Um caminhão de mudança estacionou pouco antes das 8h de ontem em frente ao Bloco D da 112 Norte e começou a esvaziar o imóvel de 180m², pertencente ao Senado. O antigo ocupante morava lá irregularmente: era filho do ex-diretor de Recursos Humanos da Casa João Carlos Zoghbi, que anunciou que iria devolver o apartamento há quase um mês.
Foram duas viagens para levar toda a mobília do ex-morador, cujo pai já foi responsável por administrar uma folha de pagamento de R$ 2,1 bilhões anuais e sonhava em ocupar a Diretoria Geral do Senado. A meta de Zoghbi ruiu depois de o Correio revelar que o imóvel funcional estava sendo usado por um de seus filhos, sem pagar aluguel, enquanto o então diretor vivia numa luxuosa casa no Lago Sul, comprada em 1992. Ou seja, Zoghbi demorou para se desgarrar do benefício concedido pelo Senado ainda em 1999.
Funcionários do Bloco D informaram que o filho de Zoghbi já não morava mais no local. Mas a promessa de que desocuparia o imóvel logo depois da exoneração do pai no Senado demorou quase um mês. Um apartamento no mesmo bloco não é alugado por menos de R$ 2,1 mil mensais. Ao bolso de Zoghbi, custava R$ 388 referente à taxa administrativa.
Esse é o desfecho de uma novela que assola o ex-diretor desde outubro do ano passado, quando teve que exonerar a mulher e dois filhos que ocupavam cargos de confiança no Senado. Um dos filhos, Ricardo, aparece como dono da residência no Lago Sul. Esse era o argumento usado por Zoghbi para negar que morasse na casa. Mas o Correio mostrou que foi ele, sim, quem adquiriu a propriedade em 1992, colocando-a em nome do filho, então adolescente. Além disso, moradores e funcionários do prédio confirmaram que o servidor jamais viveu no imóvel funcional.
Quando admitiu que o uso do imóvel era irregular, foi avisado de que teria que pedir exoneração. O presidente do Senado, José Sarney (PMDB-AP), não estava disposto a assumir o desgaste de ter que afastá-lo. O acerto foi o mesmo da solução encontrada para afastar o então diretor-geral do Senado, Agaciel Maia, que caiu após a divulgação que ocultou uma propriedade avaliada em R$ 5 milhões no Lago Sul.

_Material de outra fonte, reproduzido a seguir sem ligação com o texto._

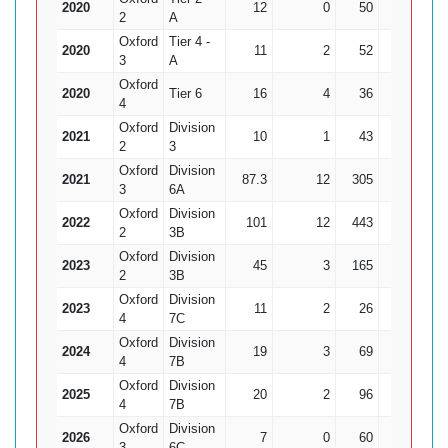
2020
12
0
50
0
2
A
Oxford
Tier 4 -
2020
11
2
52
5
10
3
A
Oxford
2020
Tier 6
16
4
36
7
5.
4
Oxford
Division
2021
10
1
43
2
21
2
3
Oxford
Division
2021
87.3
12
305
14
21.
3
6A
Oxford
Division
2022
101
12
443
13
34.
2
3B
Oxford
Division
2023
45
3
165
5
2
3B
Oxford
Division
2023
11
2
26
1
4
7C
Oxford
Division
2024
19
3
69
5
13
4
7B
Oxford
Division
2025
20
2
96
5
19
4
7B
Oxford
Division
2026
7
0
60
1
3
6C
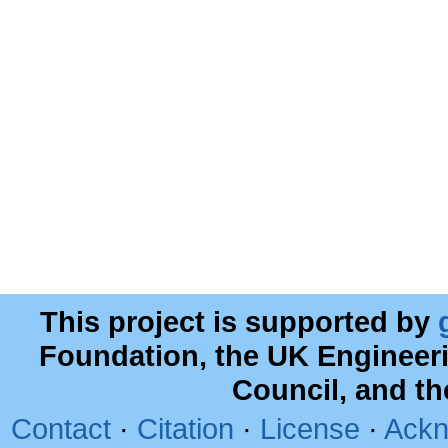
This project is supported by
Foundation, the UK Engineer
Council, and t
Contact
·
Citation
·
License
·
Ackn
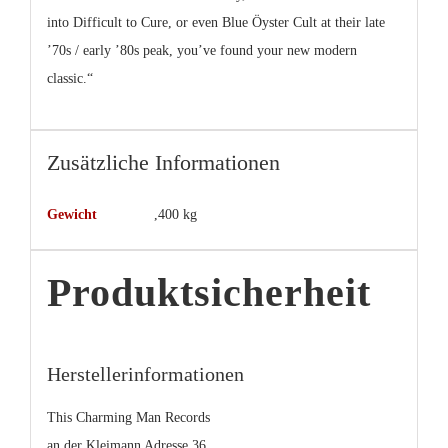
into Difficult to Cure, or even Blue Öyster Cult at their late
’70s / early ’80s peak, you’ve found your new modern
classic.“
Zusätzliche Informationen
Gewicht
,400 kg
Produktsicherheit
Herstellerinformationen
This Charming Man Records
an der Kleimann Adresse 36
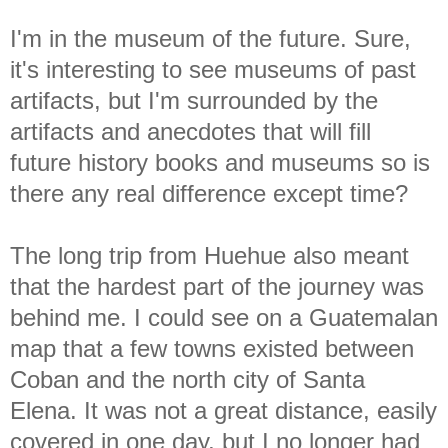
I'm in the museum of the future. Sure,
it's interesting to see museums of past
artifacts, but I'm surrounded by the
artifacts and anecdotes that will fill
future history books and museums so is
there any real difference except time?
The long trip from Huehue also meant
that the hardest part of the journey was
behind me. I could see on a Guatemalan
map that a few towns existed between
Coban and the north city of Santa
Elena. It was not a great distance, easily
covered in one day, but I no longer had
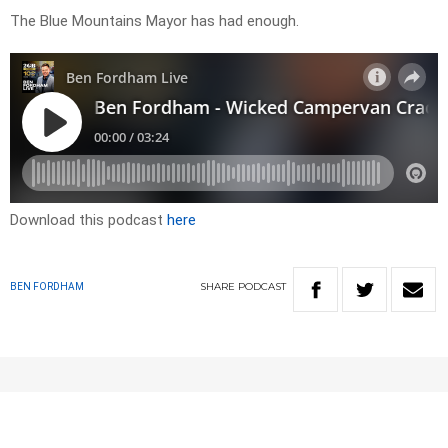
The Blue Mountains Mayor has had enough.
Download this podcast
here
SHARE
PODCAST
BEN FORDHAM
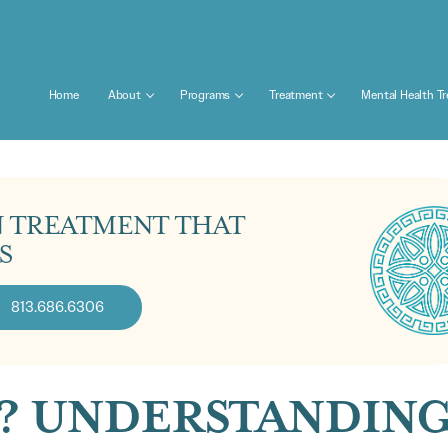
Home
About
Programs
Treatment
Mental Health T
N TREATMENT THAT
S
813.686.6306
O? UNDERSTANDIN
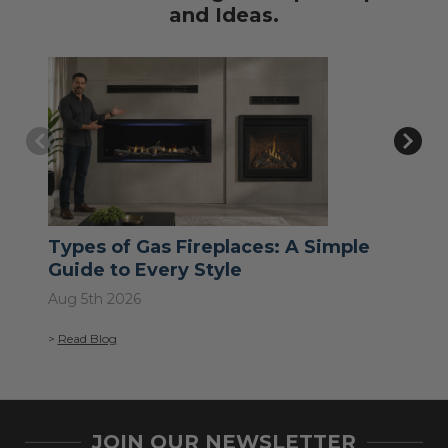
and Ideas.
Types of Gas Fireplaces: A Simple
Wh
Guide to Every Style
Jul 
Aug 5th 2026
>
Re
>
Read Blog
JOIN OUR NEWSLETTER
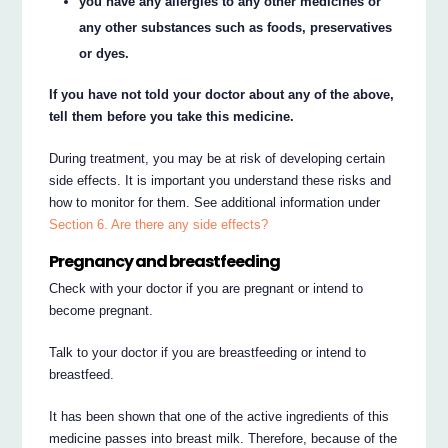
you have any allergies to any other medicines or
any other substances such as foods, preservatives
or dyes.
If you have not told your doctor about any of the above,
tell them before you take this medicine.
During treatment, you may be at risk of developing certain
side effects. It is important you understand these risks and
how to monitor for them. See additional information under
Section 6. Are there any side effects?
Pregnancy and breastfeeding
Check with your doctor if you are pregnant or intend to
become pregnant.
Talk to your doctor if you are breastfeeding or intend to
breastfeed.
It has been shown that one of the active ingredients of this
medicine passes into breast milk. Therefore, because of the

Desde que seu ex-chefe saiu do cargo, Zoghbi tentou se colocar na linha sucessória e conquistar o cargo de Agaciel. E chegou a ganhar apoio de parlamentares do PMDB para se tornar diretor-geral. Agora, os dois, Zoghbi e Agaciel, estão nos quadros dos servidores efetivos comuns do Senado.
Alívio
O fim do episódio é um alívio ao presidente do Senado e ao primeiro-secretário, Heráclito Fortes (DEM-PI), incomodados com os rotineiros episódios de irregularidades administrativas na Casa. Para buscar uma saída às sucessivas denúncias no âmbito administrativo da Casa, Sarney anunciou um acordo para a Fundação Getúlio Vargas (FGV) realizar uma auditoria e o corte de algumas subsecretarias, cujo chefe tinha status de diretor. Os primeiros alvos da FGV foram justamente o Departamento de Recursos Humanos, comandado por Zoghbi, a gráfica e o Prodasen.
Alguns fantasmas já começaram a aparecer, entretanto. O maior contrato, no valor R$ 6,7 milhões anuais, da gráfica é com Steel Serviços Auxiliares Ltda. Entre os funcionários da empresa, há parentes de servidores. Reportagem do Correio de quarta-feira passada identificou pelo menos cinco famílias inteiras trabalhando no setor. Um sobrinho de Agaciel, Jerian Maia dos Santos, é operador de acabamento da Steel. Ele ainda é irmão de Janete Maia dos Santos, servidora efetiva do Senado.
A coordenadora da Steel é Auricelly Christiane Oliveira. Ela foi indicada pelo responsável pelo contrato da gráfica e diretor de matérias-primas Luiz Augusto da Paz Júnior. Christiane, como é conhecida, é irmã de Mércia Sabrina Oliveira Ferreira, empregada pela Steel no serviço de fotomecânica. O namorado de Christiane, João Evaristo Júnior, também trabalha no mesmo local.